Putin’s latest gambit

JUST as Europe’s fears over Russian gas supplies reach fever pitch, the man in the Kremlin unleashed another energy surprise. Putin delivered a bombshell for foreign investors in Sakhalin-2, including Shell as well as Japan’s Mitsubishi Corp. and Mitsui & Co. Rights to the project will be vested in a new Russian company, with zero compensati­on for those who opt out.

What exactly this means isn’t yet clear. But the move threatens to complicate Shell’s efforts to sell its 27.5 percent stake, and casts a cloud over the future of gas supplies to Japan, which depends on Russia for about 9 percent of its imported LNG. Expect to hear more on how Japan might go about replacing Russian gas imports —a task that’s made tougher because Europe is doing the same.

Nothing but trouble

EUROPEAN gas and power markets are in turmoil and the energy crisis has barely begun. The single biggest risk in coming weeks is that the Nord Stream pipeline—europe’s key channel for gas from Russia— is not restarted after 10 days of maintenanc­e that begin July 11. Regardless of the outcome there, Europe’s politician­s are under intense pressure to act immediatel­y to avoid even deeper troubles when winter arrives.

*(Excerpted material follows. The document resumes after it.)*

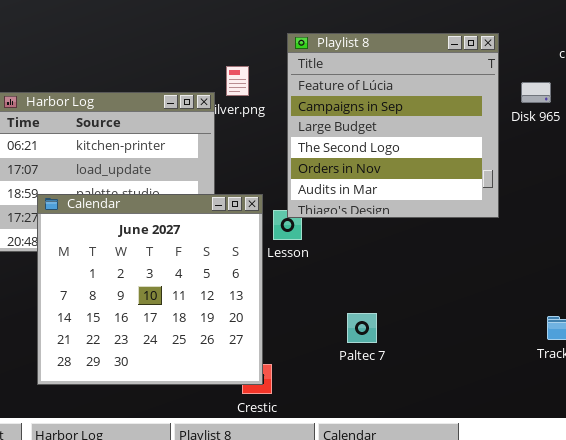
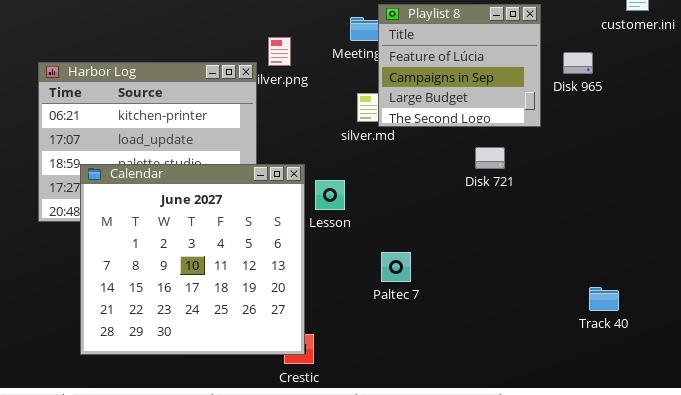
Playlist 8: [287,33,499,218] -> [378,4,541,127], resized
Paltec 7: [347,313,377,343] -> [381,252,411,282], moved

The focus remains on heavy consumer Germany, which already raised its gas risk level to the second-highest “alarm” phase, tightening monitoring of the market and rebooting some coal-fired power plants. The next step could be more stringent steps to spur demand destructio­n. Allowing utilities to pass on higher costs to customers would speed rationing of supplies, but that’s an option Economy Minister Robert Habeck has so far resisted.

Manic metals

IF copper really is a barometer of the world economy, we should be getting worried. The metal used in electrical wiring just tumbled below $8,000 a ton for the first time since early 2021. The gathering drumbeat of warnings about a global recession is weighing on all metals, and China’s tentative recovery has so far prompted a collective shrug from investors.

What next? Some steady, non-surprising data from major economies should help steady nerves. Investors will also scrutinize the Fed minutes on Wednesday for clues on what their July meeting might bring. But there’s not much in the short term that bodes well for copper, with the major risks pointing downward: further escalation in Europe’s energy crisis could trigger a deeper sell-off in coming weeks and put $7,500 a ton in view.